Now during fan-in resolution for C, we see g2, so look for B with <= g2, find b1 (g1). Now we look for A with <= g1 find a1 (g1) and resolution stops at a1, b1, g1 with which C has already run. So it doesn't run. Even though there is newer revision of B & C available which are compatible! (a2 & b2)

General reasons for auto-trigger downstream pipelines to not trigger (with errors):

  1. If one of the pipelines, say B, is paused/manual and has not run for long, while the other pipeline (C in this case) runs constantly then the resolution of downstream D fails after a few runs of C. This is because Go tries to resolve the upstream pipelines by considering maximum upto 100 instances of each upstream pipeline after which it will stop resolution to avoid consuming too many CPU cycles.

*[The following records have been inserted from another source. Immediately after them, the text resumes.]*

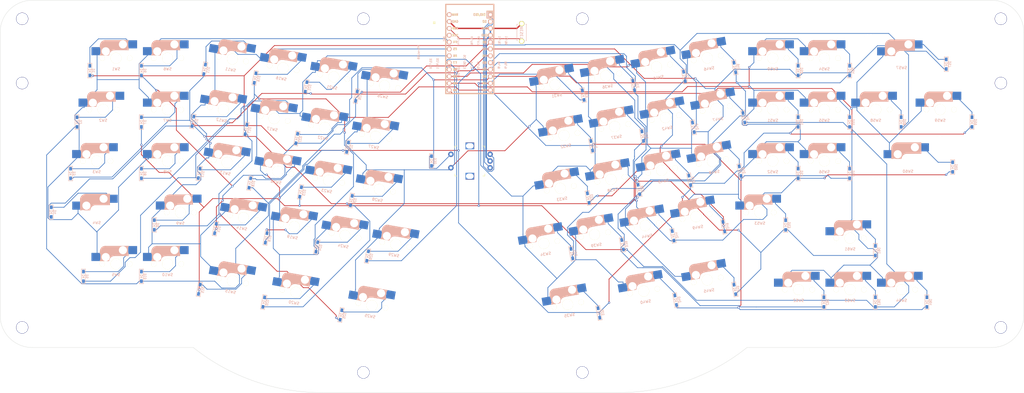
<source format=kicad_pcb>
(kicad_pcb (version 20221018) (generator pcbnew)

  (general
    (thickness 1.6)
  )

  (paper "A4")
  (layers
    (0 "F.Cu" signal)
    (31 "B.Cu" signal)
    (32 "B.Adhes" user "B.Adhesive")
    (33 "F.Adhes" user "F.Adhesive")
    (34 "B.Paste" user)
    (35 "F.Paste" user)
    (36 "B.SilkS" user "B.Silkscreen")
    (37 "F.SilkS" user "F.Silkscreen")
    (38 "B.Mask" user)
    (39 "F.Mask" user)
    (40 "Dwgs.User" user "User.Drawings")
    (41 "Cmts.User" user "User.Comments")
    (42 "Eco1.User" user "User.Eco1")
    (43 "Eco2.User" user "User.Eco2")
    (44 "Edge.Cuts" user)
    (45 "Margin" user)
    (46 "B.CrtYd" user "B.Courtyard")
    (47 "F.CrtYd" user "F.Courtyard")
    (48 "B.Fab" user)
    (49 "F.Fab" user)
    (50 "User.1" user)
    (51 "User.2" user)
    (52 "User.3" user)
    (53 "User.4" user)
    (54 "User.5" user)
    (55 "User.6" user)
    (56 "User.7" user)
    (57 "User.8" user)
    (58 "User.9" user)
  )

  (setup
    (stackup
      (layer "F.SilkS" (type "Top Silk Screen"))
      (layer "F.Paste" (type "Top Solder Paste"))
      (layer "F.Mask" (type "Top Solder Mask") (thickness 0.01))
      (layer "F.Cu" (type "copper") (thickness 0.035))
      (layer "dielectric 1" (type "core") (thickness 1.51) (material "FR4") (epsilon_r 4.5) (loss_tangent 0.02))
      (layer "B.Cu" (type "copper") (thickness 0.035))
      (layer "B.Mask" (type "Bottom Solder Mask") (thickness 0.01))
      (layer "B.Paste" (type "Bottom Solder Paste"))
      (layer "B.SilkS" (type "Bottom Silk Screen"))
      (copper_finish "None")
      (dielectric_constraints no)
    )
    (pad_to_mask_clearance 0)
    (pcbplotparams
      (layerselection 0x00010f0_ffffffff)
      (plot_on_all_layers_selection 0x0000000_00000000)
      (disableapertmacros false)
      (usegerberextensions false)
      (usegerberattributes false)
      (usegerberadvancedattributes false)
      (creategerberjobfile false)
      (dashed_line_dash_ratio 12.000000)
      (dashed_line_gap_ratio 3.000000)
      (svgprecision 4)
      (plotframeref false)
      (viasonmask false)
      (mode 1)
      (useauxorigin false)
      (hpglpennumber 1)
      (hpglpenspeed 20)
      (hpglpendiameter 15.000000)
      (dxfpolygonmode true)
      (dxfimperialunits true)
      (dxfusepcbnewfont true)
      (psnegative false)
      (psa4output false)
      (plotreference true)
      (plotvalue true)
      (plotinvisibletext false)
      (sketchpadsonfab false)
      (subtractmaskfromsilk false)
      (outputformat 1)
      (mirror false)
      (drillshape 0)
      (scaleselection 1)
      (outputdirectory "../ガーバーファイル/main/")
    )
  )

  (net 0 "")
  (net 1 "Row0")
  (net 2 "Net-(D1-A)")
  (net 3 "Row1")
  (net 4 "Net-(D2-A)")
  (net 5 "Row2")
  (net 6 "Net-(D3-A)")
  (net 7 "Row3")
  (net 8 "Net-(D4-A)")
  (net 9 "Row4")
  (net 10 "Net-(D5-A)")
  (net 11 "Row5")
  (net 12 "Net-(D6-A)")
  (net 13 "Row6")
  (net 14 "Net-(D7-A)")
  (net 15 "Row7")
  (net 16 "Net-(D8-A)")
  (net 17 "Net-(D9-A)")
  (net 18 "Net-(D10-A)")
  (net 19 "Net-(D11-A)")
  (net 20 "Net-(D12-A)")
  (net 21 "Net-(D13-A)")
  (net 22 "Net-(D14-A)")
  (net 23 "Net-(D15-A)")
  (net 24 "Net-(D16-A)")
  (net 25 "Net-(D17-A)")
  (net 26 "Net-(D18-A)")
  (net 27 "Net-(D19-A)")
  (net 28 "Net-(D20-A)")
  (net 29 "Net-(D21-A)")
  (net 30 "Net-(D22-A)")
  (net 31 "Net-(D23-A)")
  (net 32 "Net-(D24-A)")
  (net 33 "Net-(D25-A)")
  (net 34 "Net-(D26-A)")
  (net 35 "Net-(D27-A)")
  (net 36 "Net-(D28-A)")
  (net 37 "Net-(D29-A)")
  (net 38 "Net-(D30-A)")
  (net 39 "Net-(D31-A)")
  (net 40 "Net-(D32-A)")
  (net 41 "Net-(D33-A)")
  (net 42 "Net-(D34-A)")
  (net 43 "Net-(D35-A)")
  (net 44 "Net-(D36-A)")
  (net 45 "Net-(D37-A)")
  (net 46 "Net-(D38-A)")
  (net 47 "Net-(D39-A)")
  (net 48 "Net-(D40-A)")
  (net 49 "Net-(D41-A)")
  (net 50 "Net-(D42-A)")
  (net 51 "Net-(D43-A)")
  (net 52 "Net-(D44-A)")
  (net 53 "Net-(D45-A)")
  (net 54 "Net-(D46-A)")
  (net 55 "Net-(D47-A)")
  (net 56 "Net-(D48-A)")
  (net 57 "Net-(D49-A)")
  (net 58 "Net-(D50-A)")
  (net 59 "Net-(D51-A)")
  (net 60 "Net-(D52-A)")
  (net 61 "Net-(D53-A)")
  (net 62 "Net-(D54-A)")
  (net 63 "Net-(D55-A)")
  (net 64 "Net-(D56-A)")
  (net 65 "Net-(D57-A)")
  (net 66 "Net-(D58-A)")
  (net 67 "Net-(D59-A)")
  (net 68 "Net-(D60-A)")
  (net 69 "Net-(D61-A)")
  (net 70 "Net-(D62-A)")
  (net 71 "Net-(D63-A)")
  (net 72 "Net-(D64-A)")
  (net 73 "Col0")
  (net 74 "Col1")
  (net 75 "Col2")
  (net 76 "Col3")
  (net 77 "A1")
  (net 78 "GND")
  (net 79 "B1")
  (net 80 "Col4")
  (net 81 "Col5")
  (net 82 "Col6")
  (net 83 "Col7")
  (net 84 "Reset")
  (net 85 "VCC")
  (net 86 "unconnected-(U1-RAW-Pad24)")

  (footprint "kbd_Parts:Diode_SMD" (layer "F.Cu") (at 199.50675 89.41565 100))

  (footprint "kbd_Parts:Diode_SMD" (layer "F.Cu") (at 174.72675 113.16565 100))

  (footprint "kbd_SW:CherryMX_Hotswap_1u" (layer "F.Cu") (at 226.70575 79.05225 10))

  (footprint "kbd_SW:CherryMX_Hotswap_1u" (layer "F.Cu") (at 64.61965 63.15275 -10))

  (footprint "kbd_Parts:Diode_SMD" (layer "F.Cu") (at 277.45705 64.44265 90))

  (footprint "kbd_Parts:Diode_SMD" (layer "F.Cu") (at 61.67675 107.34565 80))

  (footprint "kbd_SW:CherryMX_Hotswap_1u" (layer "F.Cu") (at 86.68825 47.70015 -10))

  (footprint "kbd_SW:CherryMX_Hotswap_1u" (layer "F.Cu") (at 268.08895 40.77495))

  (footprint "kbd_SW:CherryMX_Hotswap_1u" (layer "F.Cu") (at 209.32735 62.77265 10))

  (footprint "kbd_SW:CherryMX_Hotswap_1u" (layer "F.Cu") (at 105.44885 51.00815 -10))

  (footprint "kbd_Parts:Diode_SMD" (layer "F.Cu") (at 253.79675 102.57565 90))

  (footprint "kbd_SW:CherryMX_Hotswap_1u" (layer "F.Cu") (at 6.13895 116.97495))

  (footprint "kbd_SW:CherryMX_Hotswap_1u" (layer "F.Cu") (at 249.03895 78.87495))

  (footprint "kbd_SW:CherryMX_Hotswap_2u" (layer "F.Cu") (at 296.66395 40.77495))

  (footprint "kbd_Hole:m2_Spacer_Hole" (layer "F.Cu") (at -28.575 140.49375))

  (footprint "kbd_SW:CherryMX_Hotswap_1u" (layer "F.Cu") (at 49.16705 41.08415 -10))

  (footprint "kbd_Parts:Diode_SMD" (layer "F.Cu") (at 218.31675 86.03565 100))

  (footprint "kbd_Parts:Diode_SMD" (layer "F.Cu") (at 213.11675 130.41565 100))

  (footprint "kbd_SW:CherryMX_Hotswap_1u" (layer "F.Cu") (at 53.31355 99.84695 -10))

  (footprint "kbd_SW:CherryMX_Hotswap_1u" (layer "F.Cu") (at 25.18895 40.77495))

  (footprint "kbd_Parts:Diode_SMD" (layer "F.Cu") (at 234.99675 126.42565 100))

  (footprint "kbd_Parts:Diode_SMD" (layer "F.Cu") (at 34.56955 64.17615 80))

  (footprint "kbd_Parts:Diode_SMD" (layer "F.Cu") (at 54.19825 67.19065 80))

  (footprint "kbd_Parts:Diode_SMD" (layer "F.Cu") (at 15.51955 121.59265 90))

  (footprint "kbd_Parts:Diode_SMD" (layer "F.Cu") (at 236.94675 82.61565 100))

  (footprint "kbd_Parts:Diode_SMD" (layer "F.Cu") (at 15.51955 83.49265 90))

  (footprint "kbd_Parts:Diode_SMD" (layer "F.Cu") (at 216.36675 47.56565 100))

  (footprint "kbd_SW:CherryMX_Hotswap_1u" (layer "F.Cu") (at 25.18895 59.82495))

  (footprint "kbd_SW:CherryMX_Hotswap_1.5u" (layer "F.Cu") (at 1.37645 59.82495))

  (footprint "kbd_Parts:Diode_SMD" (layer "F.Cu") (at 91.76675 73.74565 80))

  (footprint "kbd_SW:CherryMX_Hotswap_1.5u" (layer "F.Cu") (at 201.31775 127.05255 10))

  (footprint "kbd_Parts:Diode_SMD" (layer "F.Cu") (at 306.03205 131.11765 90))

  (footprint "kbd_Parts:Diode_SMD" (layer "F.Cu") (at 219.65675 66.41565 100))

  (footprint "kbd_SW:CherryMX_Hotswap_1u" (layer "F.Cu") (at 249.03895 59.82495))

  (footprint "kbd_SW:CherryMX_Hotswap_1u" (layer "F.Cu") (at 268.08895 78.87495))

  (footprint "kbd_SW:CherryMX_Hotswap_1u" (layer "F.Cu") (at 171.80615 69.38865 10))

  (footprint "kbd_Parts:Diode_SMD" (layer "F.Cu") (at 322.70075 64.44265 90))

  (footprint "kbd_Parts:Diode_SMD" (layer "F.Cu") (at 230.92675 103.19565 100))

  (footprint "kbd_Hole:m2_Spacer_Hole" (layer "F.Cu") (at -28.575 26.19375))

  (footprint "kbd_Parts:Diode_SMD" (layer "F.Cu") (at -3.53045 45.39265 90))

  (footprint "kbd_Parts:Diode_SMD" (layer "F.Cu") (at -5.91175 121.59265 90))

  (footprint "kbd_SW:CherryMX_Hotswap_1u" (layer "F.Cu")
    (tstamp 4a62bf7d-cf9a-4281-9028-df28074efda1)
    (at 287.13895 59.82495)
    (property "Sheetfile" "alice配列 一体型キーボード設計.kicad_sch")
    (property "Sheetname" "")
    (path "/da75c5b5-e399-45dd-bf4d-c8aba5dbb697")
    (attr smd)
    (fp_text reference "SW58" (at 0 4) (layer "B.SilkS")
        (effects (font (size 1 1) (thickness 0.15)) (justify mirror))
      (tstamp 9c2541f6-7160-4774-b155-6011c7f3680b)
    )
    (fp_text value "SW_PUSH" (at -4.8 8.3) (layer "F.Fab") hide
        (effects (font (size 1 1) (thickness 0.15)))
      (tstamp 715b8d20-1024-45e3-a7a3-24b3c177d74c)
    )
    (fp_line (start -5.9 -4.7) (end -
... [684623 chars truncated]
</source>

  2. If an upstream pipeline (say B) is triggered with a older version of A then Go tries to find a version of C which is compatible with that version of A or something older than that. This can fail if you select a version of A that is very old for the same reason as above.

  3. If the config of an upstream pipeline is changed. Say you change A -> X OR add/remove a material to either of B/C, the resolution of D will fail until there is a green run of all upstream pipelines with the latest material config. Fan-in algorithm is used for resolving the correct upstream dependency revisions only for pipelines that are set to auto-trigger. It does not take effect when you manually trigger a pipeline or if the pipeline is timer triggered.

6.2.5 Extensions

We could bring fan-in resolution for a manual trigger. Ex: user can open the revision selection popup, select revisions for the materials user cares for & click 'resolve revisions' which could resolve the revisions for other upstream materials & fill the pop-up. This would help users select consistent upstream revisions without having to manually resolve them. When a user does not select revisions for any material, then its equivalent to revisions that would be set during auto-trigger.

Handle corner cases better. May be an improved algorithm which covers more cases than the current one. Atleast provide easily consumable warnings/error messages when resolution fails. Users must be able to debug the problem by themselves.